-------- TEXT UNDER STUDY --------
Prior to the Reagan tax cuts, the U.S. economy grew at an average annual rate of 3.64% from 1947 to 1981. After the Reagan tax cuts, from 1982 to 2010, the U.S. economy grew at an average annual rate of 2.95%. For the fans of tax cuts for the rich, the data get even worse when you consider that in 1999 the Boskin Commission changed how the CPI was calculated, adding geometric weighting that lowered the CPI and thus lowered the GDP deflator by an estimated 1.1-1.3% per year. With this fact considered, the period from 1999 to 2010 that is reported at 1.89% is really 0.59-0.79% when fitted to compare with the rest of the 1947 and onward data. This lowers the 1982-2010 average to 2.51-2.58%, more than a full point less than the growth rate before the Reagan tax cuts.

Compounded over the course of 30 years, today’s economy would be 37% larger had it continued to grow at the previous growth rate.
--------
▸ WRITTEN TASK 1:
Answer these questions using the passage on U.S. economic growth before and after the Reagan tax cuts:
(a) What average annual growth rate does it give for the U.S. economy from 1947 to 1981?
(b) In what year did the Boskin Commission change how the CPI was calculated?
(c) By what percentage larger does it say today's economy would be had the previous growth rate continued?
▸ WRITTEN TASK 2: Write the paragraph that would come next in the passage on U.S. economic growth before and after the Reagan tax cuts, picking up after its final sentence.
-------- DATA UNDER STUDY --------
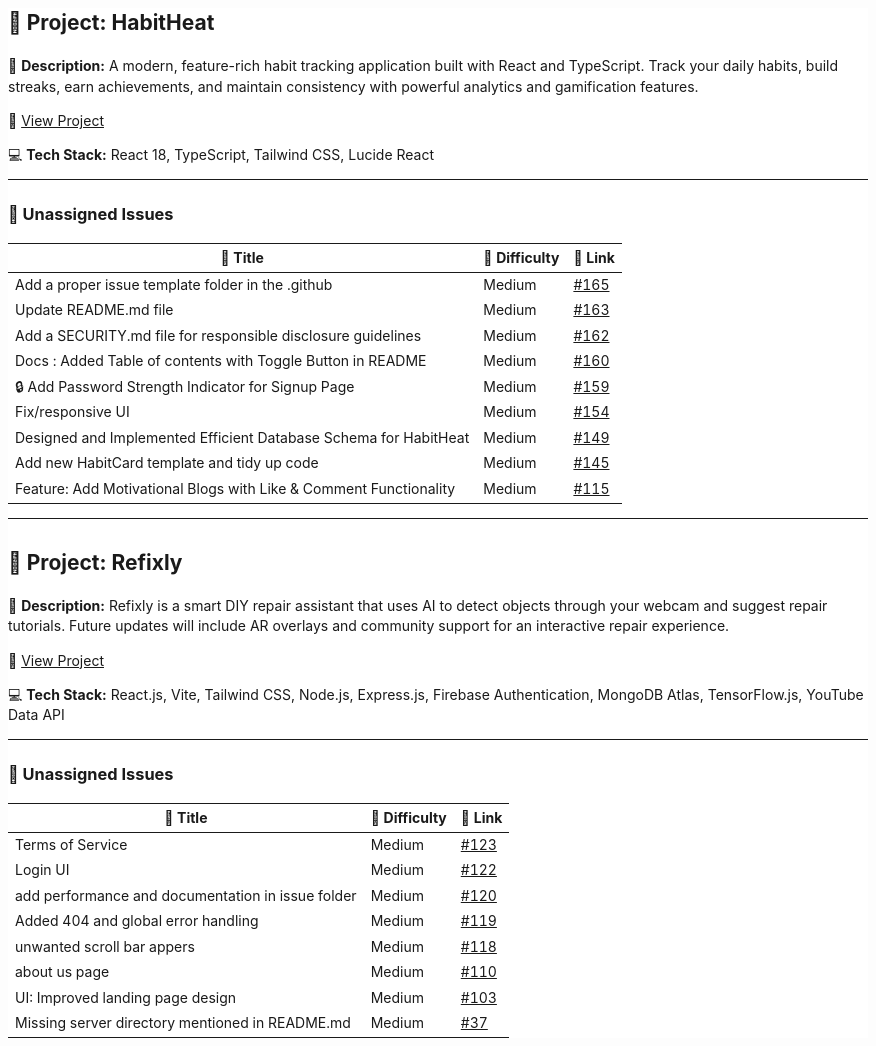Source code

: ## 📌 Project: HabitHeat

📝 **Description:** A modern, feature-rich habit tracking application built with React and TypeScript. Track your daily habits, build streaks, earn achievements, and maintain consistency with powerful analytics and gamification features.

🔗 [View Project](https://github.com/BaraniVA/Habitheat)

💻 **Tech Stack:** React 18, TypeScript, Tailwind CSS, Lucide React

---

### 🐛 Unassigned Issues

| 🔖 Title | 🎯 Difficulty | 🔗 Link |
|----------|----------------|---------|
| Add a proper issue template folder in the .github | Medium | [#165](https://github.com/BaraniVA/Habitheat/issues/165) |
| Update README.md file | Medium | [#163](https://github.com/BaraniVA/Habitheat/issues/163) |
| Add a SECURITY.md file for responsible disclosure guidelines | Medium | [#162](https://github.com/BaraniVA/Habitheat/issues/162) |
| Docs : Added Table of contents with Toggle Button in README | Medium | [#160](https://github.com/BaraniVA/Habitheat/pull/160) |
| 🔒 Add Password Strength Indicator for Signup Page | Medium | [#159](https://github.com/BaraniVA/Habitheat/pull/159) |
| Fix/responsive UI | Medium | [#154](https://github.com/BaraniVA/Habitheat/pull/154) |
| Designed and Implemented Efficient Database Schema for HabitHeat | Medium | [#149](https://github.com/BaraniVA/Habitheat/pull/149) |
| Add new HabitCard template and tidy up code | Medium | [#145](https://github.com/BaraniVA/Habitheat/pull/145) |
| Feature: Add Motivational Blogs with Like & Comment Functionality | Medium | [#115](https://github.com/BaraniVA/Habitheat/pull/115) |

---

## 📌 Project: Refixly

📝 **Description:** Refixly is a smart DIY repair assistant that uses AI to detect objects through your webcam and suggest repair tutorials. Future updates will include AR overlays and community support for an interactive repair experience.



🔗 [View Project](https://github.com/Bavanetha27/Refixly.git)

💻 **Tech Stack:** React.js, Vite, Tailwind CSS, Node.js, Express.js, Firebase Authentication, MongoDB Atlas, TensorFlow.js, YouTube Data API

---

### 🐛 Unassigned Issues

| 🔖 Title | 🎯 Difficulty | 🔗 Link |
|----------|----------------|---------|
| Terms of Service | Medium | [#123](https://github.com/Bavanetha27/Refixly/issues/123) |
| Login UI | Medium | [#122](https://github.com/Bavanetha27/Refixly/issues/122) |
| add performance and documentation in issue folder | Medium | [#120](https://github.com/Bavanetha27/Refixly/issues/120) |
| Added 404 and global error handling | Medium | [#119](https://github.com/Bavanetha27/Refixly/pull/119) |
| unwanted scroll bar appers | Medium | [#118](https://github.com/Bavanetha27/Refixly/issues/118) |
| about us page | Medium | [#110](https://github.com/Bavanetha27/Refixly/issues/110) |
| UI: Improved landing page design | Medium | [#103](https://github.com/Bavanetha27/Refixly/pull/103) |
| Missing server directory mentioned in README.md | Medium | [#37](https://github.com/Bavanetha27/Refixly/issues/37) |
--------
▸ ANSWER 1:
(a) 3.64%
(b) 1999
(c) 37%

▸ ANSWER 2:
Why would the economy grow faster under higher top marginal tax rates than under lower top marginal tax rates? In other words, why does the history conflict with what most every Republican wants you to believe? It is because of how taxes on net earnings work. If you are the owner-operator of a business and are faced with taking personal income that will be taxed at 70%, or with reinvesting that money back into your company where it won’t be taxed at all, there is a compelling case to reinvest the money. Under high marginal tax rates for extremely high incomes, more profits are reinvested, as opposed to taken out for the personal consumption of the owner operator. It is a trade off between growing the business, or growing the owner’s exotic car collection. For a bit more on this see the Bush Tax Cut Logical Fallacies (Dec. 2010) and Taxing Profits vs. Taxing Costs (Mar. 2011).

From 1936 until 1982, the top marginal tax rate in the U.S. ran from a low of 70% to a high of 94%. It stayed over 90% from 1944 to 1963. Top marginal rates substantially less than 50% are a relatively recent invention for the modern era. However, the data do not support that they correlate with higher growth.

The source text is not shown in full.